> **PROMPT 1**
Print the passage of the COBOL indexed-files discussion between "I worked at 13" and "the desired formats.", inclusive.

======== SELECTED EXTRACT

From: Robert on
On Thu, 24 Jul 2008 07:43:07 -0600, Howard Brazee <howard(a)brazee.net> wrote:

>On Wed, 23 Jul 2008 21:45:21 -0500, Robert <no(a)e.mail> wrote:
>
>>Most professionally developed Cobol systems abandoned indexed files and switched to
>>databases, starting in the 1980s. The ones still using indexed files tend to be amateurs
>>and small shops, who stayed with indexed because databases were expensive. That reason
>>disappeared in the late 1990s when full-featured free databases such as PostgreSQL and
>>MySQL became available.
>
>I'd like to see stats if you have them. But I want some detail on
>what a "CoBOL system" is. It's really hard to compare a shop with a
>CoBOL program running on a few dozen PCs, and a mainframe shop with
>thousands of programs being run.
>
>The last shop I worked at that wasn't primarily database centered was
>in 1980, but I haven't yet worked in a shop that has abandoned every
>one of its indexed files.

I worked at 13 Unix shops in the last 10 years. Only one had any indexed files, and it was
a tiny shop with one manager/programmer.

>>>They are also considered to be Closed systems. Accessing
>>>them by external clients or customers would require creating
>>>new programs to get into the data with the desired formats.

================

> **PROMPT 2**
Output the records from their first line through the line holding "besonders macht? Es", inclusive, reproducing each line without change.

======== GIVEN ENTRIES

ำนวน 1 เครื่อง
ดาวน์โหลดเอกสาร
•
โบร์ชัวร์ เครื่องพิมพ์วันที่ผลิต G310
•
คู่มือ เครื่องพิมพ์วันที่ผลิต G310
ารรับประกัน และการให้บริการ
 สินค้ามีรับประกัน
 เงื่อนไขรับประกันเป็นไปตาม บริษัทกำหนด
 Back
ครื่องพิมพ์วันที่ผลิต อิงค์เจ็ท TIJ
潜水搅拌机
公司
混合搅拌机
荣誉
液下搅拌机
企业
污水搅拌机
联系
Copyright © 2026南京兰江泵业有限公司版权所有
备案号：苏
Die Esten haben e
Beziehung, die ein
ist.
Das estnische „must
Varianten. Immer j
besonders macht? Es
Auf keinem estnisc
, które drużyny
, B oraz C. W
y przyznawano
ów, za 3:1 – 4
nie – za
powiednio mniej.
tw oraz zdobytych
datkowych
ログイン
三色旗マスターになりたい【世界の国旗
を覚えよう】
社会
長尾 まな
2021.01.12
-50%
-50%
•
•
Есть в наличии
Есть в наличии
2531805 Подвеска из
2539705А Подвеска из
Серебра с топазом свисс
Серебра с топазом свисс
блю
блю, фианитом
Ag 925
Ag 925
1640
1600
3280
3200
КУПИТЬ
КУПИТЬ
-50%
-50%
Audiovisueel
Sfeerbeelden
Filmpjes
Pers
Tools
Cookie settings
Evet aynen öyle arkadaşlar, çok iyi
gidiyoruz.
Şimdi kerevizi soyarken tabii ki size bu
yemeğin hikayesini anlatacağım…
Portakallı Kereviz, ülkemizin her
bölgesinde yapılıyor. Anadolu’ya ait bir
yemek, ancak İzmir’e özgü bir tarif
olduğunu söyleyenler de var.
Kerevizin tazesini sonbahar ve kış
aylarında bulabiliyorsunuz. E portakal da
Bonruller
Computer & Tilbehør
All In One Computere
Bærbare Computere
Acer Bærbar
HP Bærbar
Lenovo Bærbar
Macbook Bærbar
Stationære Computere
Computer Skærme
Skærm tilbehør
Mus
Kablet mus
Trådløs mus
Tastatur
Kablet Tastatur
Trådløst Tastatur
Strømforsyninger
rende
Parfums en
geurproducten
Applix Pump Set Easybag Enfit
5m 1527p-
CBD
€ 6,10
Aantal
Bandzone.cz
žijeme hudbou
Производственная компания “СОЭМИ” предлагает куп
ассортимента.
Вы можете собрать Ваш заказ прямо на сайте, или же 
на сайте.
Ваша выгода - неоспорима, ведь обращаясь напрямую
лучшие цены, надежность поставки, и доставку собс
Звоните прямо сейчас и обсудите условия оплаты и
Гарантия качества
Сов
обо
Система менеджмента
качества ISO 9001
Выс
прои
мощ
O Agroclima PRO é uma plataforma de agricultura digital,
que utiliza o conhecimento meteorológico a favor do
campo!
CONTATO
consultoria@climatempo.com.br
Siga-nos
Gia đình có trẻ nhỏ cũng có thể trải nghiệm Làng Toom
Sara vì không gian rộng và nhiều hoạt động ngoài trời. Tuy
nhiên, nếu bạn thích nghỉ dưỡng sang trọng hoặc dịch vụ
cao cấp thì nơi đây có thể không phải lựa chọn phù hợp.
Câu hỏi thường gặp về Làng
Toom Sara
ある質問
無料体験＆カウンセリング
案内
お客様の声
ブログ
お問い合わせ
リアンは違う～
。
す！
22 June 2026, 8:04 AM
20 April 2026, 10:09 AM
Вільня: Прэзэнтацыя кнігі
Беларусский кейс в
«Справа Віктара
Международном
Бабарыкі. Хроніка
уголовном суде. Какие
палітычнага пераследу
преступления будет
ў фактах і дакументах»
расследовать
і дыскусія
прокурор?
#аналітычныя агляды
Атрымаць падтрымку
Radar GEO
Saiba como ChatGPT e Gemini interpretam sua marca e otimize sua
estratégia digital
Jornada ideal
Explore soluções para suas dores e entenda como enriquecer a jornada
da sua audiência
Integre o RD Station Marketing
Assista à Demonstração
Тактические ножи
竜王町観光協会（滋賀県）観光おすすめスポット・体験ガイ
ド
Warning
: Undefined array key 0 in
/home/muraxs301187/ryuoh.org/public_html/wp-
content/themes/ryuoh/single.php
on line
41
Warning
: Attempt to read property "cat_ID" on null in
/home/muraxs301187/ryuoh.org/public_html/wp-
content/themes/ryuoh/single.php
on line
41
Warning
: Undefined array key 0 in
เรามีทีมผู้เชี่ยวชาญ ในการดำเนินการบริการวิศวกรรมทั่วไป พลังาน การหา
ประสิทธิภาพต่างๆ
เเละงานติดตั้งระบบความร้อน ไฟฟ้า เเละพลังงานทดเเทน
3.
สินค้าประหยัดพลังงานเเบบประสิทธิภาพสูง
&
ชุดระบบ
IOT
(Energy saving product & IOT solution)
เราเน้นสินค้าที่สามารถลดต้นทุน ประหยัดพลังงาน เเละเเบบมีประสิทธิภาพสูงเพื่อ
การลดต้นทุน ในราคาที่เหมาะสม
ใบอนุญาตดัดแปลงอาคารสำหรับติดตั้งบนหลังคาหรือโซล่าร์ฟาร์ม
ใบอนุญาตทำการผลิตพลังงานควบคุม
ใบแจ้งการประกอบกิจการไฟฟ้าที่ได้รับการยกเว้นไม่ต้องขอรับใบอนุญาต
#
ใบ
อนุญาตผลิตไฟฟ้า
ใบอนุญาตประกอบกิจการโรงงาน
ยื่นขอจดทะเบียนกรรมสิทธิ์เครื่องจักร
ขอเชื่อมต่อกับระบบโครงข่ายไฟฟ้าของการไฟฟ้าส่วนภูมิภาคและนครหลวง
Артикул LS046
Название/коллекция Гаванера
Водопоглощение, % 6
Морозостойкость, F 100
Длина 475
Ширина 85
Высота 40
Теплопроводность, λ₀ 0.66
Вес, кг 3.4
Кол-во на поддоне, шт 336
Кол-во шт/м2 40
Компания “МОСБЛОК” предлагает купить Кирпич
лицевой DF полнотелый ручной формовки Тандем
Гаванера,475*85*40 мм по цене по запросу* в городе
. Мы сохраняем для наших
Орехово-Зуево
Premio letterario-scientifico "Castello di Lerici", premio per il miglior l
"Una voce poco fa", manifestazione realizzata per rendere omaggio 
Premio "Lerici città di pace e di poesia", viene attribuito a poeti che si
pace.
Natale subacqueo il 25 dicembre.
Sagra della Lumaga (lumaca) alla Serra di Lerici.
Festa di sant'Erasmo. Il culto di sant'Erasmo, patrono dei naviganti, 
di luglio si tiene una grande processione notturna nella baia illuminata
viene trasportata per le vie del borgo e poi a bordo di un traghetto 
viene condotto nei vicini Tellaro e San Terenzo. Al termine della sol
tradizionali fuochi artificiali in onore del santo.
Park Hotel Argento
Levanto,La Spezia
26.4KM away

================

> **EXPECTED ANSWER 1**
I worked at 13 Unix shops in the last 10 years. Only one had any indexed files, and it was
a tiny shop with one manager/programmer.

>>>They are also considered to be Closed systems. Accessing
>>>them by external clients or customers would require creating
>>>new programs to get into the data with the desired formats.

> **EXPECTED ANSWER 2**
ำนวน 1 เครื่อง
ดาวน์โหลดเอกสาร
•
โบร์ชัวร์ เครื่องพิมพ์วันที่ผลิต G310
•
คู่มือ เครื่องพิมพ์วันที่ผลิต G310
ารรับประกัน และการให้บริการ
 สินค้ามีรับประกัน
 เงื่อนไขรับประกันเป็นไปตาม บริษัทกำหนด
 Back
ครื่องพิมพ์วันที่ผลิต อิงค์เจ็ท TIJ
潜水搅拌机
公司
混合搅拌机
荣誉
液下搅拌机
企业
污水搅拌机
联系
Copyright © 2026南京兰江泵业有限公司版权所有
备案号：苏
Die Esten haben e
Beziehung, die ein
ist.
Das estnische „must
Varianten. Immer j
besonders macht? Es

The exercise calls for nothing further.